In April, a series of protests hit the Moscow region. They were neither overtly political—citizens were protesting toxic landfills in their neighborhoods—nor very numerous, comprising, at most, a few thousand people in a region of over seven million. At their peak, people took to the streets in nine towns surrounding the city.
The protests, however, seemed well coordinated, and in some towns, the city authorities supported people and granted them permission to protest. Even for officials, it was difficult to ignore the awful smells emanating from the landfills, or the furious mothers and fathers of poisoned children. One of these cities was Serpukhov, some 60 miles south of Moscow.
One week after the protests started, an official from the Serpukhov district, Alexander Shestun, was invited to the Kremlin. There, he met with Ivan Tkachev, a general from the Federal Security Service (FSB), Russia’s powerful intelligence agency and the successor to the Soviet-era secret police, the KGB. Apprehensive about the meeting, Shestun decided to secretly record the conversation, which he later posted on YouTube.

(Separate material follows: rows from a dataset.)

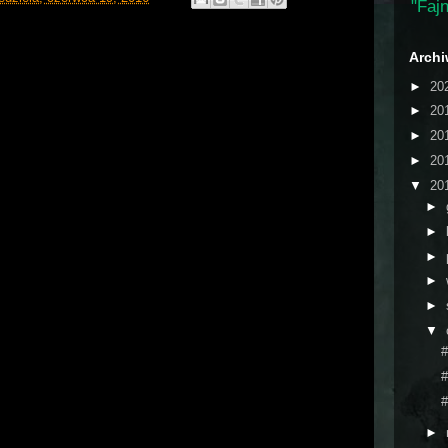
"Fajn
Arch
►
20
►
20
►
20
►
20
▼
20
►
►
►
►
►
▼
#
#
#
►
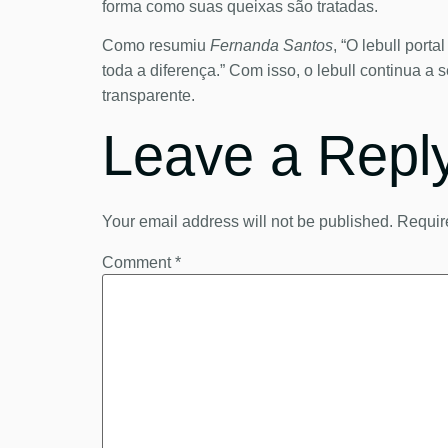
forma como suas queixas são tratadas.
Como resumiu
Fernanda Santos
, “O lebull port
toda a diferença.” Com isso, o lebull continua 
transparente.
Leave a Repl
Your email address will not be published.
Requir
Comment
*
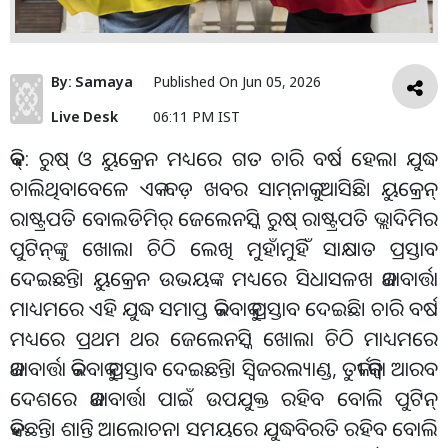
By:
Samaya
Published On
Jun 05, 2026
Live Desk
06:11 PM IST
କିବ୍‌: ରୁଷ୍ ଓ ୟୁକ୍ରେନ ମଧ୍ୟରେ ଗତ ଚାରି ବର୍ଷ ହେଲା ଯୁଦ୍ଧ
ଚାଲିଥିବାବେଳେ ଏକ ବଡ଼ ଖବର ସାମ୍‌ନାକୁ ଆସିଛି। ୟୁକ୍ରେନ୍‌
ରାଷ୍ଟ୍ରପତି ବୋଲଡିମିର୍‌ ଜେଲେନସ୍କି ରୁଷ୍‌ ରାଷ୍ଟ୍ରପତି ଭ୍ଲାଦିମିର
ପୁଟିନ୍‌ଙ୍କୁ ଖୋଲା ଚିଠି ଲେଖି ମୁହାଁମୁହିଁ ସାକ୍ଷାତ ପ୍ରସ୍ତାବ
ଦେଇଛନ୍ତି। ୟୁକ୍ରେନ ଉଭୟଙ୍କ ମଧ୍ୟରେ ସିଧାସଳଖ କଥାବାର୍ତ୍ତା
ମାଧ୍ୟମରେ ଏହି ଯୁଦ୍ଧ ସମାପ୍ତ କରିବାକୁ ପ୍ରସ୍ତାବ ଦେଇଛି। ଚାରି ବର୍ଷ
ମଧ୍ୟରେ ପ୍ରଥମ ଥର ଜେଲେନସ୍କି ଖୋଲା ଚିଠି ମାଧ୍ୟମରେ
କଥାବାର୍ତ୍ତା କରିବାକୁ ପ୍ରସ୍ତାବ ଦେଇଛନ୍ତି। ସ୍ବିଜରଲ୍ୟାଣ୍ଡ, ତୁର୍କୀ କିମ୍ବା ଆରବ
ଦେଶରେ କଥାବାର୍ତ୍ତା ପାଇଁ ଉପଯୁକ୍ତ ରହିବ ବୋଲି ପୁଟିନ୍‌
କହିଛନ୍ତି। ଶାନ୍ତି ଆଲୋଚନା ସମୟରେ ଯୁଦ୍ଧବିରତି ରହିବ ବୋଲି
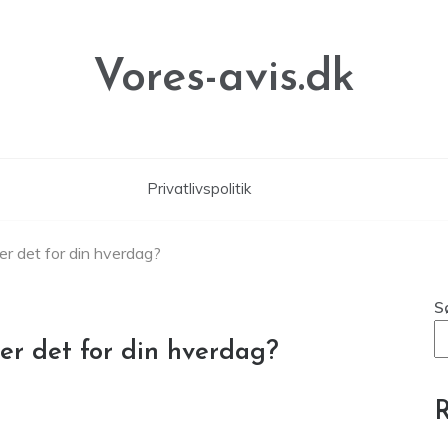
Vores-avis.dk
Privatlivspolitik
er det for din hverdag?
S
er det for din hverdag?
R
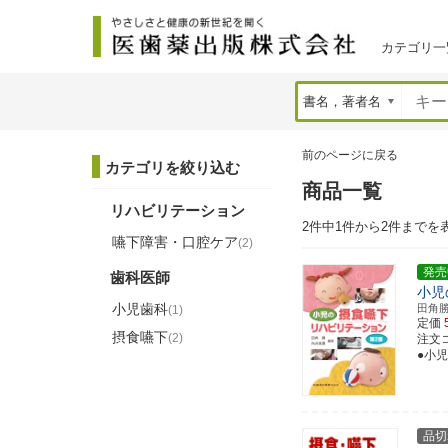
カテゴリ一
前のページに戻る
カテゴリを絞り込む
商品一覧
リハビリテーション
2件中1件から2件までを
嚥下障害・口腔ケア
(2)
発売
歯科医師
小児
小児歯科
田角
(1)
定価
摂食嚥下
(2)
注文コー
●小
品切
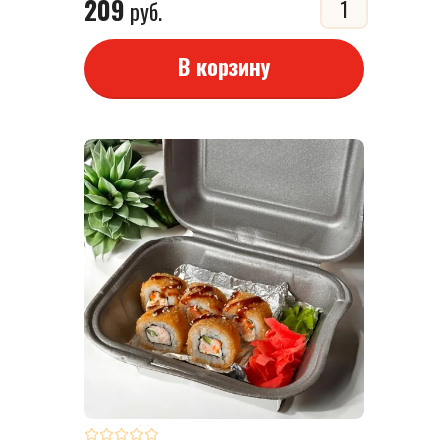
209
руб.
В корзину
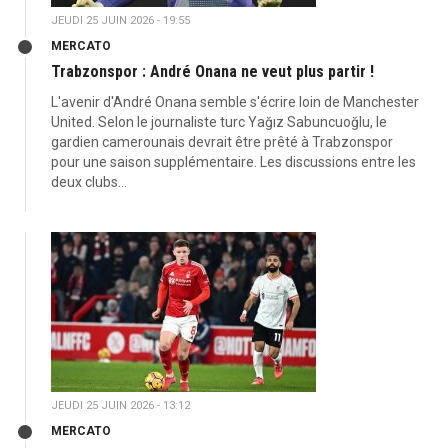
JEUDI 25 JUIN 2026 - 19:55
MERCATO
Trabzonspor : André Onana ne veut plus partir !
L'avenir d'André Onana semble s'écrire loin de Manchester
United. Selon le journaliste turc Yağız Sabuncuoğlu, le
gardien camerounais devrait être prêté à Trabzonspor
pour une saison supplémentaire. Les discussions entre les
deux clubs...
JEUDI 25 JUIN 2026 - 13:12
MERCATO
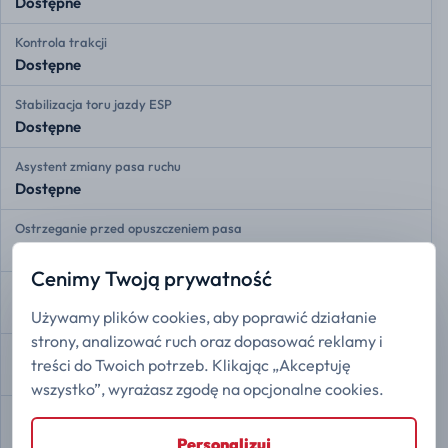
Dostępne
Kontrola trakcji
Dostępne
Stabilizacja toru jazdy ESP
Dostępne
Asystent zmiany pasa ruchu
Dostępne
Ostrzeganie przed opuszczeniem pasa
Dostępne
Cenimy Twoją prywatność
Adaptacyjny tempomat
Dostępne
Używamy plików cookies, aby poprawić działanie
strony, analizować ruch oraz dopasować reklamy i
Przednie czujniki radarowe
treści do Twoich potrzeb. Klikając „Akceptuję
Dostępne
wszystko”, wyrażasz zgodę na opcjonalne cookies.
Tylne czujniki radarowe
Dostępne
Personalizuj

In the recording, Tkachev threatens Shestun. “You will be steamrolled if you don’t resign,” he says. “You will be in prison. Like many before you, you don’t understand, it’s a big [purge].” Intimating that he was receiving orders from the Kremlin, Tkachev then lists several top-level officials who had already been jailed, including a general from the interior ministry and two governors. Tkachev even suggests that Andrey Vorobyov, governor of the Moscow region and former chair of the ruling party United Russia, could be the next target.
The FSB’s clumsy attempt to silence Shestun was not an isolated incident. Rather, in its intimidation and selective repression—directed by the Kremlin and carried out by the FSB—the episode was a revealing example of the new governing model developed by Russian President Vladimir Putin over the last three years, and the role of the intelligence services within it.